What you will do | Only an exact copy of every record counts as an answer.

Provided data |
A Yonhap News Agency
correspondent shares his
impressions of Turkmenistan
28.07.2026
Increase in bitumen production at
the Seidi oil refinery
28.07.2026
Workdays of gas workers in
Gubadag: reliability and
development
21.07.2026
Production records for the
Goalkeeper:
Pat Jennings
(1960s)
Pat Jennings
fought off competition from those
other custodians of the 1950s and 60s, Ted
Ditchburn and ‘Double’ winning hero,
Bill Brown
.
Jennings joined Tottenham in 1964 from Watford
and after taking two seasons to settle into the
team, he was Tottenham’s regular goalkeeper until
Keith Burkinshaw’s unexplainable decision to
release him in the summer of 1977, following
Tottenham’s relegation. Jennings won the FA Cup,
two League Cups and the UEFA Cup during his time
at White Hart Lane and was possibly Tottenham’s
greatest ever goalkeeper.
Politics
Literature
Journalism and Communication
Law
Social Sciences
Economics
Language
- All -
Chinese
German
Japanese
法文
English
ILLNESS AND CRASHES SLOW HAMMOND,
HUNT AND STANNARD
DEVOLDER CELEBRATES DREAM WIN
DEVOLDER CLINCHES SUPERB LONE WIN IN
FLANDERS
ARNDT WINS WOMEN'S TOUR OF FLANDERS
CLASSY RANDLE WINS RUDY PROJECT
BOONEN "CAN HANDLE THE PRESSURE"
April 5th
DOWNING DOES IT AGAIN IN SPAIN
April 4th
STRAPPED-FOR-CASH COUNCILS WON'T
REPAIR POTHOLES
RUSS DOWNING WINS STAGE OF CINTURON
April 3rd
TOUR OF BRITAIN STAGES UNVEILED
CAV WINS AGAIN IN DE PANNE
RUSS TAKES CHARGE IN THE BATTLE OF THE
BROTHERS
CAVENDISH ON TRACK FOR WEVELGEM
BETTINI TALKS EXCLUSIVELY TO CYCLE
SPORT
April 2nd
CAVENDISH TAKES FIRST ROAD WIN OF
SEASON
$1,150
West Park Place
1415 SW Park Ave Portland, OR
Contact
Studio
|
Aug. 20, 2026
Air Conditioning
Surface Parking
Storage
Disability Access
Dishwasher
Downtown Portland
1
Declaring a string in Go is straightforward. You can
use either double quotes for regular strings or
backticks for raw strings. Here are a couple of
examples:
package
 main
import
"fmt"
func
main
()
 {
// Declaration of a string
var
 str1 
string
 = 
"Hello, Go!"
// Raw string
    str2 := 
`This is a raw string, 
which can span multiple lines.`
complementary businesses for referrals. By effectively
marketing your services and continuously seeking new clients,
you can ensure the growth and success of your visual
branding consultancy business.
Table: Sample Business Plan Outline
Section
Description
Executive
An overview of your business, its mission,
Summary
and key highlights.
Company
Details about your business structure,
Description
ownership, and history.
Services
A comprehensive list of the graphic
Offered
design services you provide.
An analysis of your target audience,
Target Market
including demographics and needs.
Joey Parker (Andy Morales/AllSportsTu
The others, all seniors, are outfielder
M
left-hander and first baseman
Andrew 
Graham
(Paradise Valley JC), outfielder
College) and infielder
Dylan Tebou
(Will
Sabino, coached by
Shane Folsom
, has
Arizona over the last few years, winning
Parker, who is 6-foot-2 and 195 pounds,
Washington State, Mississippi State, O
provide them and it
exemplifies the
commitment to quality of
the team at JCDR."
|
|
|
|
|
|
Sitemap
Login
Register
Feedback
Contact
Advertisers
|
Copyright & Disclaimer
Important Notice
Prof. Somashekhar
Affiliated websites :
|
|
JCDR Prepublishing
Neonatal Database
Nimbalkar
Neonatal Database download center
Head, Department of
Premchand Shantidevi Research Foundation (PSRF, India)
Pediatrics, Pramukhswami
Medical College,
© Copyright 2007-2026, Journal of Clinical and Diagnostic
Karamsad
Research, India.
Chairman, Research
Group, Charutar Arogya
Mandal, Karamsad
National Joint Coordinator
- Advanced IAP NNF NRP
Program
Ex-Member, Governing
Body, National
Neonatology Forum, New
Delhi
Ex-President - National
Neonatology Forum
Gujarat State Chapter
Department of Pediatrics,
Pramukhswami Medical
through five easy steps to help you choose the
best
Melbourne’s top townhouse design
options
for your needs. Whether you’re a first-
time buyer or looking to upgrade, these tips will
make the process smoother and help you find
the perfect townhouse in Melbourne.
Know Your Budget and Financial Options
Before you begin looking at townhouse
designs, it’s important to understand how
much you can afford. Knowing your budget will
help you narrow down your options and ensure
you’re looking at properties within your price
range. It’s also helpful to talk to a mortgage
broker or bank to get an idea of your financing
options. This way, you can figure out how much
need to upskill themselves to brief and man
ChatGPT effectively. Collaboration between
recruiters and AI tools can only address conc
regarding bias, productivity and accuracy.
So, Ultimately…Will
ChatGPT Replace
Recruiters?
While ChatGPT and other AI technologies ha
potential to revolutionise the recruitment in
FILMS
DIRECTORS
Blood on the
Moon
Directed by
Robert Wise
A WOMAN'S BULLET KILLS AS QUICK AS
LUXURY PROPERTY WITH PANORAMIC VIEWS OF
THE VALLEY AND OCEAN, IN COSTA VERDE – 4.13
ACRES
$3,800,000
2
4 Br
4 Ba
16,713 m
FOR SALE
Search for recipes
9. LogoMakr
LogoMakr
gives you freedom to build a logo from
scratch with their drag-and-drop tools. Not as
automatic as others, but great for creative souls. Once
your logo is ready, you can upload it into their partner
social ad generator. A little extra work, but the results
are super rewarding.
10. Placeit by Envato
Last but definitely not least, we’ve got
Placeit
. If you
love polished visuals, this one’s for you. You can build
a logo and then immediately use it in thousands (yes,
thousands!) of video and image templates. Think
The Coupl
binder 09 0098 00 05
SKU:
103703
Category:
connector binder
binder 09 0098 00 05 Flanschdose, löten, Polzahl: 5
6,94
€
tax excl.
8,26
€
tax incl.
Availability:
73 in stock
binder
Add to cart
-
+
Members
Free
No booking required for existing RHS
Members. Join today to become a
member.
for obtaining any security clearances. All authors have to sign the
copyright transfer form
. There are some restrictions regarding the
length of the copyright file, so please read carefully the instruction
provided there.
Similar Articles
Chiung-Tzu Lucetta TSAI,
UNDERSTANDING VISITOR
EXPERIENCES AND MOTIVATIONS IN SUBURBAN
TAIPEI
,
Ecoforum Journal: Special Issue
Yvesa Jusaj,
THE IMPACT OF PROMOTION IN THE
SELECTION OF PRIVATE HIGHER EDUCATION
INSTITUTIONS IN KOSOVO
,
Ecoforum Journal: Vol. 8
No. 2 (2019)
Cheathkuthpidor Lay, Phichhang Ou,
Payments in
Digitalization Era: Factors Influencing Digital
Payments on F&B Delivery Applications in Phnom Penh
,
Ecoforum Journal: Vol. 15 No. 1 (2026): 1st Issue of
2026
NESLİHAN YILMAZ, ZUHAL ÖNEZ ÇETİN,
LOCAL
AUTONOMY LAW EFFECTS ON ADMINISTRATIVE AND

Task solution |
A Yonhap News Agency
correspondent shares his
impressions of Turkmenistan
28.07.2026
Increase in bitumen production at
the Seidi oil refinery
28.07.2026
Workdays of gas workers in
Gubadag: reliability and
development
21.07.2026
Production records for the
Goalkeeper:
Pat Jennings
(1960s)
Pat Jennings
fought off competition from those
other custodians of the 1950s and 60s, Ted
Ditchburn and ‘Double’ winning hero,
Bill Brown
.
Jennings joined Tottenham in 1964 from Watford
and after taking two seasons to settle into the
team, he was Tottenham’s regular goalkeeper until
Keith Burkinshaw’s unexplainable decision to
release him in the summer of 1977, following
Tottenham’s relegation. Jennings won the FA Cup,
two League Cups and the UEFA Cup during his time
at White Hart Lane and was possibly Tottenham’s
greatest ever goalkeeper.
Politics
Literature
Journalism and Communication
Law
Social Sciences
Economics
Language
- All -
Chinese
German
Japanese
法文
English
ILLNESS AND CRASHES SLOW HAMMOND,
HUNT AND STANNARD
DEVOLDER CELEBRATES DREAM WIN
DEVOLDER CLINCHES SUPERB LONE WIN IN
FLANDERS
ARNDT WINS WOMEN'S TOUR OF FLANDERS
CLASSY RANDLE WINS RUDY PROJECT
BOONEN "CAN HANDLE THE PRESSURE"
April 5th
DOWNING DOES IT AGAIN IN SPAIN
April 4th
STRAPPED-FOR-CASH COUNCILS WON'T
REPAIR POTHOLES
RUSS DOWNING WINS STAGE OF CINTURON
April 3rd
TOUR OF BRITAIN STAGES UNVEILED
CAV WINS AGAIN IN DE PANNE
RUSS TAKES CHARGE IN THE BATTLE OF THE
BROTHERS
CAVENDISH ON TRACK FOR WEVELGEM
BETTINI TALKS EXCLUSIVELY TO CYCLE
SPORT
April 2nd
CAVENDISH TAKES FIRST ROAD WIN OF
SEASON
$1,150
West Park Place
1415 SW Park Ave Portland, OR
Contact
Studio
|
Aug. 20, 2026
Air Conditioning
Surface Parking
Storage
Disability Access
Dishwasher
Downtown Portland
1
Declaring a string in Go is straightforward. You can
use either double quotes for regular strings or
backticks for raw strings. Here are a couple of
examples:
package
 main
import
"fmt"
func
main
()
 {
// Declaration of a string
var
 str1 
string
 = 
"Hello, Go!"
// Raw string
    str2 := 
`This is a raw string, 
which can span multiple lines.`
complementary businesses for referrals. By effectively
marketing your services and continuously seeking new clients,
you can ensure the growth and success of your visual
branding consultancy business.
Table: Sample Business Plan Outline
Section
Description
Executive
An overview of your business, its mission,
Summary
and key highlights.
Company
Details about your business structure,
Description
ownership, and history.
Services
A comprehensive list of the graphic
Offered
design services you provide.
An analysis of your target audience,
Target Market
including demographics and needs.
Joey Parker (Andy Morales/AllSportsTu
The others, all seniors, are outfielder
M
left-hander and first baseman
Andrew 
Graham
(Paradise Valley JC), outfielder
College) and infielder
Dylan Tebou
(Will
Sabino, coached by
Shane Folsom
, has
Arizona over the last few years, winning
Parker, who is 6-foot-2 and 195 pounds,
Washington State, Mississippi State, O
provide them and it
exemplifies the
commitment to quality of
the team at JCDR."
|
|
|
|
|
|
Sitemap
Login
Register
Feedback
Contact
Advertisers
|
Copyright & Disclaimer
Important Notice
Prof. Somashekhar
Affiliated websites :
|
|
JCDR Prepublishing
Neonatal Database
Nimbalkar
Neonatal Database download center
Head, Department of
Premchand Shantidevi Research Foundation (PSRF, India)
Pediatrics, Pramukhswami
Medical College,
© Copyright 2007-2026, Journal of Clinical and Diagnostic
Karamsad
Research, India.
Chairman, Research
Group, Charutar Arogya
Mandal, Karamsad
National Joint Coordinator
- Advanced IAP NNF NRP
Program
Ex-Member, Governing
Body, National
Neonatology Forum, New
Delhi
Ex-President - National
Neonatology Forum
Gujarat State Chapter
Department of Pediatrics,
Pramukhswami Medical
through five easy steps to help you choose the
best
Melbourne’s top townhouse design
options
for your needs. Whether you’re a first-
time buyer or looking to upgrade, these tips will
make the process smoother and help you find
the perfect townhouse in Melbourne.
Know Your Budget and Financial Options
Before you begin looking at townhouse
designs, it’s important to understand how
much you can afford. Knowing your budget will
help you narrow down your options and ensure
you’re looking at properties within your price
range. It’s also helpful to talk to a mortgage
broker or bank to get an idea of your financing
options. This way, you can figure out how much
need to upskill themselves to brief and man
ChatGPT effectively. Collaboration between
recruiters and AI tools can only address conc
regarding bias, productivity and accuracy.
So, Ultimately…Will
ChatGPT Replace
Recruiters?
While ChatGPT and other AI technologies ha
potential to revolutionise the recruitment in
FILMS
DIRECTORS
Blood on the
Moon
Directed by
Robert Wise
A WOMAN'S BULLET KILLS AS QUICK AS
LUXURY PROPERTY WITH PANORAMIC VIEWS OF
THE VALLEY AND OCEAN, IN COSTA VERDE – 4.13
ACRES
$3,800,000
2
4 Br
4 Ba
16,713 m
FOR SALE
Search for recipes
9. LogoMakr
LogoMakr
gives you freedom to build a logo from
scratch with their drag-and-drop tools. Not as
automatic as others, but great for creative souls. Once
your logo is ready, you can upload it into their partner
social ad generator. A little extra work, but the results
are super rewarding.
10. Placeit by Envato
Last but definitely not least, we’ve got
Placeit
. If you
love polished visuals, this one’s for you. You can build
a logo and then immediately use it in thousands (yes,
thousands!) of video and image templates. Think
The Coupl
binder 09 0098 00 05
SKU:
103703
Category:
connector binder
binder 09 0098 00 05 Flanschdose, löten, Polzahl: 5
6,94
€
tax excl.
8,26
€
tax incl.
Availability:
73 in stock
binder
Add to cart
-
+
Members
Free
No booking required for existing RHS
Members. Join today to become a
member.
for obtaining any security clearances. All authors have to sign the
copyright transfer form
. There are some restrictions regarding the
length of the copyright file, so please read carefully the instruction
provided there.
Similar Articles
Chiung-Tzu Lucetta TSAI,
UNDERSTANDING VISITOR
EXPERIENCES AND MOTIVATIONS IN SUBURBAN
TAIPEI
,
Ecoforum Journal: Special Issue
Yvesa Jusaj,
THE IMPACT OF PROMOTION IN THE
SELECTION OF PRIVATE HIGHER EDUCATION
INSTITUTIONS IN KOSOVO
,
Ecoforum Journal: Vol. 8
No. 2 (2019)
Cheathkuthpidor Lay, Phichhang Ou,
Payments in
Digitalization Era: Factors Influencing Digital
Payments on F&B Delivery Applications in Phnom Penh
,
Ecoforum Journal: Vol. 15 No. 1 (2026): 1st Issue of
2026
NESLİHAN YILMAZ, ZUHAL ÖNEZ ÇETİN,
LOCAL
AUTONOMY LAW EFFECTS ON ADMINISTRATIVE AND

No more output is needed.